*WORK ORDER:*
Copy every line of text in the data below word for word, leaving out the pictures.

*ENTRIES SUPPLIED:*
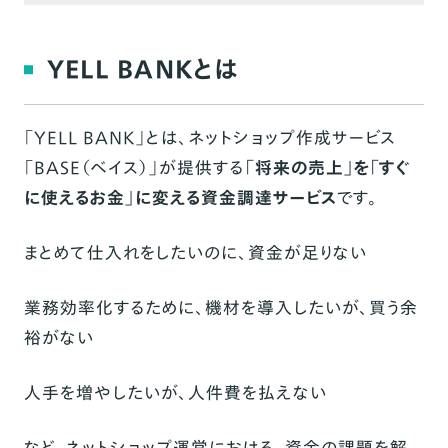
BASEに支払う割合（支払率）：30%
BASEに支払う割合（支払率）：60%
YELL BANKとは
BASEに支払う割合（支払率）：90%
まとめ
「YELL BANK」とは、ネットショップ作成サービス
「BASE（ベイス）」が提供する
「将来の売上」を「すぐ
ご意見・ご感想を募集しています
に使えるお金」に変える資金調達サービス
です。
まとめて仕入れをしたいのに、資金が足りない
業務効率化するために、機材を導入したいが、買う余
裕がない
人手を増やしたいが、人件費を払えない
など、ネットショップ運営における、資金の課題を解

*SOLUTION FOR THIS PROBLEM:*
BASEに支払う割合（支払率）：30%
BASEに支払う割合（支払率）：60%
YELL BANKとは
BASEに支払う割合（支払率）：90%
まとめ
「YELL BANK」とは、ネットショップ作成サービス
「BASE（ベイス）」が提供する
「将来の売上」を「すぐ
ご意見・ご感想を募集しています
に使えるお金」に変える資金調達サービス
です。
まとめて仕入れをしたいのに、資金が足りない
業務効率化するために、機材を導入したいが、買う余
裕がない
人手を増やしたいが、人件費を払えない
など、ネットショップ運営における、資金の課題を解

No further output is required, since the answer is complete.